Have you ever heard of fire cider? I hadn’t until about a year or so ago. It’s a potent traditional remedy for cold and flu season. I wanted to give it a shot this year and see what all the hype was about, and I decided to share it with all of you!
Thankfully, this recipe really is simple to make, and it lasts quite some time. And you may even be able to make it with homegrown produce and herbs!
Traditionally, most families practiced homesteading – running a household that allowed them to be completely or at least partially self-sufficient. Unfortunately in today’s society, most of us have abandoned the idea of homesteading and traded it in for the convenience of grocery stores and imported produce. Now, I’m not saying to go out and buy a goat for your own milk. But I do think some homesteading principles and traditions should be incorporated into everyday life again.
I don’t have a big garden right now, so there are only a few herbs that I used that were grown by me. But that’s okay! Don’t let this deter you from trying this remedy. Just be sure to use organic produce so you don’t make a tincture loaded with harmful pesticides.
So, what even is fire cider? It’s a tincture made from infusing potent medicinal plants in apple cider vinegar for a month (yes, one month!), then strained and used as either a daily preventative or a remedy.
You will need:
- 8 cloves of garlic
- 1 small or medium onion
- 1 lemon
- fresh rosemary
- fresh thyme
- 1 hot pepper of your choice
- black peppercorns
- apple cider vinegar
- 1 mason jar
- wax or parchment paper
See why it’s called fire cider? The garlic and onion have a sharp bite on their own, then factor in the hot pepper, peppercorns, ginger, and horseradish? This is definitely going to be spicy!
But that’s exactly what helps the immune system ward off invading pathogens.
Garlic contains allicin, which is a powerful antibacterial and antiviral. Swallowing raw garlic when sick has been used traditionally in many cultures for centuries as an effective cold and flu remedy. For a more in-depth explanation, watch this video that I filmed!

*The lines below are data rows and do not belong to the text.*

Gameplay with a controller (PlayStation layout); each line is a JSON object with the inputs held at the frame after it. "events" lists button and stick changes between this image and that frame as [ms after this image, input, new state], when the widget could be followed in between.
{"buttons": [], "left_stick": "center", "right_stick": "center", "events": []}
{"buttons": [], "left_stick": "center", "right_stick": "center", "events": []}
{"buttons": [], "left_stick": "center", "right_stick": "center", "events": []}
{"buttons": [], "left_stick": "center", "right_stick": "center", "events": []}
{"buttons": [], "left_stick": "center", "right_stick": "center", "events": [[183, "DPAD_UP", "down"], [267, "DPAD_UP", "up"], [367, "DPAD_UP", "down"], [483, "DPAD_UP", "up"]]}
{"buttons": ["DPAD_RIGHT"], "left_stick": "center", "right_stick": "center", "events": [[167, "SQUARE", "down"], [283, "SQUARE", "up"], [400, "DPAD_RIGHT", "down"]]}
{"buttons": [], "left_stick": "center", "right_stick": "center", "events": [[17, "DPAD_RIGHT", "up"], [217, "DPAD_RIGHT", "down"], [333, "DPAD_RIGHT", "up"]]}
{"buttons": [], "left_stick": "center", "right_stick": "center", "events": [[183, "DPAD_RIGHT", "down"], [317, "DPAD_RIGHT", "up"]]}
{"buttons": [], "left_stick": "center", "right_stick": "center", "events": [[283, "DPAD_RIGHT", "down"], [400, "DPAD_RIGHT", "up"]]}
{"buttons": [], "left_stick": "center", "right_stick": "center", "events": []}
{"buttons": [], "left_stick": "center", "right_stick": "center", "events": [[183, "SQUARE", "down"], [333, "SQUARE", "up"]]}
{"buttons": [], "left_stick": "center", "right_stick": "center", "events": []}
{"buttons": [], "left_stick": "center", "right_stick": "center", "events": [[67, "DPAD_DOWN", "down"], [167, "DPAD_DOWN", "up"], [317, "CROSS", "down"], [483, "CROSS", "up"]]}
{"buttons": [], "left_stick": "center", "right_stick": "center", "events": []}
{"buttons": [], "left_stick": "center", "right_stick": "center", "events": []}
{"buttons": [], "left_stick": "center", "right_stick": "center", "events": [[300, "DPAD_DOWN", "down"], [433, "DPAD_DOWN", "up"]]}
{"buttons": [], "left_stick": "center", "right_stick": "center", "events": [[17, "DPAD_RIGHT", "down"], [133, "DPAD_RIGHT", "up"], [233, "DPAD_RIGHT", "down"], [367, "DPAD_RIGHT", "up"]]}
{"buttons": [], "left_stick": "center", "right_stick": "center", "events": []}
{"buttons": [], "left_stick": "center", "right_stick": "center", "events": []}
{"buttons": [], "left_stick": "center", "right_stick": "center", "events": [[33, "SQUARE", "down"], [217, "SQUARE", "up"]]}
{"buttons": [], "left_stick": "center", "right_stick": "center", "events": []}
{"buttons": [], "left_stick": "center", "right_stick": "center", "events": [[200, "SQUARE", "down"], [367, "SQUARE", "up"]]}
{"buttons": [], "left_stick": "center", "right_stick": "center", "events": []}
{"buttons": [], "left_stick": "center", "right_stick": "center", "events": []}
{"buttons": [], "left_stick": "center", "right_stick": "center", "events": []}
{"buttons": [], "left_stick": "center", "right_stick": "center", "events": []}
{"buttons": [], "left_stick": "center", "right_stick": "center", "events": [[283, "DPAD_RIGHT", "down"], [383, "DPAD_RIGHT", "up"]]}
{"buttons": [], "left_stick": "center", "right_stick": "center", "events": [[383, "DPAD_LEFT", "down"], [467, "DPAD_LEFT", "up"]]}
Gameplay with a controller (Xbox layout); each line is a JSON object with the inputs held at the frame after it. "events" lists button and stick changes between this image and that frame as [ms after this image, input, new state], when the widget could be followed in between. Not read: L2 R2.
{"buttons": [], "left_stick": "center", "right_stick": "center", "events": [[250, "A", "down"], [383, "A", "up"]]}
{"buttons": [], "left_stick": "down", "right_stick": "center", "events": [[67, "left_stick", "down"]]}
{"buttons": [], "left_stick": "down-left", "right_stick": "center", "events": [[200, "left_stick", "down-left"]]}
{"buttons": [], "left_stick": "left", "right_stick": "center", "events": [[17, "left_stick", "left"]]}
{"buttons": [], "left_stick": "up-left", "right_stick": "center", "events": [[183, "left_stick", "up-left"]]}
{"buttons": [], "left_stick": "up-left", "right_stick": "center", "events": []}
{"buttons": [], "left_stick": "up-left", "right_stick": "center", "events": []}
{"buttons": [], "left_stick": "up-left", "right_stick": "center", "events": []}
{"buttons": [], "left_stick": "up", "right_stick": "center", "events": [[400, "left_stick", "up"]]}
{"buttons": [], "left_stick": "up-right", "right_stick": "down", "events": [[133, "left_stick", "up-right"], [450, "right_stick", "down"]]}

Onion is a nutrient-packed superfood full of vitamin C, B vitamins, zinc, selenium, and antioxidants. It’s been shown that these compounds help boost antiviral properties in the immune system.
Lemon is known to stimulate gentle detoxification. Perfect for getting rid of any bug!
Rosemary and thyme also stimulate the immune system. Actually, thyme extract, thymol, is used in some natural household cleaners for its effectiveness at killing viruses and bacteria.
Black peppercorns help the absorption of vitamins, minerals, and phytonutrients. This is why turmeric supplements often contain black pepper, to help with absorption!
Ginger, horseradish, and turmeric are all anti-inflammatory, antibacterial, and improve circulation. Proper circulation is important for healthy detox, especially when sick.
Apple cider vinegar is used as the medium to infuse these medicinal foods. Make sure to use apple cider vinegar (ACV) with the mother, which is strands of proteins, enzymes, and friendly bacteria. It can also help kill harmful bacteria since it is still vinegar.
I filmed how I made this traditional remedy to show you exactly how it’s made. I didn’t get a chance to find any fresh ginger, horseradish, or turmeric, so I used ground since that’s all I had. Remember, traditional homesteaders only used what they had at the time, so don’t feel bad about skipping one or two ingredients. But I wouldn’t miss out on the garlic, onion, or lemon.
Once the infusion is made, store it in a dark, cool place and shake every 1-2 days for a month. Then, strain the liquid into another jar, seal tight and store in a cool dark place or in the fridge. This will keep for 4-6 weeks.
Take 1 tbsp daily as a preventative or take 1 tbsp 3-4 times per day if you are sick.
Like I said, I’ve never tried fire cider before, but from what I have heard it actually tastes quite good! Some people use it as a salad dressing with some olive oil and honey added.
I hope you try this recipe with me! I look forward to sharing more traditional remedies and homesteading tips with you soon.